Minutos antes, los nuevos legisladores habían prometido cumplir con la Constitución y la Ley, como hace 25 años, cuando aún no habían sido liberados todos los presos políticos y la Universidad no había recuperado su autonomía. Seregni y Jorge Batlle estaban proscriptos. Tampoco había sido legalizado el Partido Comunista, aunque sí había comunistas entre los legisladores.

Dentro del Palacio Legislativo, en las barras del Senado, el presidente electo José Mujica y el vicepresidente, Danilo Astori, fueron previamente destacados espectadores, con la sencillez republicana que los caracteriza, donde no pudieron ocultar hasta alguna risa.

También en las barras, la familia de Luis Alberto Lacalle aplaudiendo a rabiar, como si fuera la primera vez que el ex presidente ingresaba al Parlamento. Toda una señal de compromiso con las instituciones.

En la sala del Senado, a pocos metros uno de otro, Rafael Michelini y Pedro Bordaberry se miraban de reojo. ¡Vaya uno a saber qué pensaban!

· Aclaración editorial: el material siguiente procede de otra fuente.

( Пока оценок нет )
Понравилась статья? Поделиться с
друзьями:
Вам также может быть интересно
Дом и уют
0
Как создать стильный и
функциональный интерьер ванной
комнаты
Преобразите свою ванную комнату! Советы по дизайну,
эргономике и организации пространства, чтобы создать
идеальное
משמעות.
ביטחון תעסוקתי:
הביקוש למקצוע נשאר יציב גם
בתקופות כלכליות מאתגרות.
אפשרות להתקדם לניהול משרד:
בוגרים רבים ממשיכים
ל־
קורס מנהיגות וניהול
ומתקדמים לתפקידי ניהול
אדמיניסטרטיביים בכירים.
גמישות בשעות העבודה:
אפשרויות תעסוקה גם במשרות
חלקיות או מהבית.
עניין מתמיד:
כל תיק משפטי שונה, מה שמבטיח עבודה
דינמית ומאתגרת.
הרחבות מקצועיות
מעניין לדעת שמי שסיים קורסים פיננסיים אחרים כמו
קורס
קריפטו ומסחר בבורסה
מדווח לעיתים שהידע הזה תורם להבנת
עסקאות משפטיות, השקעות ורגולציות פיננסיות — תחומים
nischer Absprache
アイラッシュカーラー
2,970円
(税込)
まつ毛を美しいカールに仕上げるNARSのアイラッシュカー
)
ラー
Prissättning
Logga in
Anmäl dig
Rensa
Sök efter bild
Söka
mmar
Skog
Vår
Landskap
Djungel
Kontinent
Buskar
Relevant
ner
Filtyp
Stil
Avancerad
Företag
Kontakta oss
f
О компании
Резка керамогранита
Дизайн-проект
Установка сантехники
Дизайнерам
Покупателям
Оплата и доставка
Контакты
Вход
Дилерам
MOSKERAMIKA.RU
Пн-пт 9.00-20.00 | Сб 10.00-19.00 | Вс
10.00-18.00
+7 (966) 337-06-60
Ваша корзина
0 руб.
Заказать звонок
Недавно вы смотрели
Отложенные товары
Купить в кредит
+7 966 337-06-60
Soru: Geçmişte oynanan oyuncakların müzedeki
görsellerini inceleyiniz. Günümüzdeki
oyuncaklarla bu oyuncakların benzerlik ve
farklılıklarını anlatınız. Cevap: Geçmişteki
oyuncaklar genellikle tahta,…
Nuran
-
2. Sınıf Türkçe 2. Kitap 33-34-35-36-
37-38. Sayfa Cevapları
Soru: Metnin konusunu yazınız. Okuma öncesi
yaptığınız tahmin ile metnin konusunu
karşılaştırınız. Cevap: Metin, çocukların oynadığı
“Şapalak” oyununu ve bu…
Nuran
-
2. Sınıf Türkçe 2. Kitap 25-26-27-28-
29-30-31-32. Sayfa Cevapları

Luego del desfile militar, vino el espectáculo musical, sólo empañado porque Televisión Nacional de Uruguay no pudo seguir con la transmisión después de las 21 horas. Fue así que Laura Canoura no fue vista por los televidentes. En esa jornada, los grandes canales de la televisión privada trasmitieron poco y nada. Total igual ellos facturan con democracia o sin democracia.

Momentos después de que el Flaco Ernesto Agazzi mostrara su elegancia de traje negro, mientras saludaba a la gente, que fue poca porque la estructura y la redes esta vez no convocaron, se vio por TNU que el Pepe puso una de sus manos sobre el hombro de Lucía.

«La doña que vine a saludar», dijo después.

En ese gesto no sólo saludó a su esposa, sino también a la «doña democracia». Es que en ese posar de su mano sobre el hombro de su compañera, la democracia había salvado un nuevo examen.

Quizás uno de los más importantes, quizás no tenga que ser el último. Que todo sea para bien. Lo será.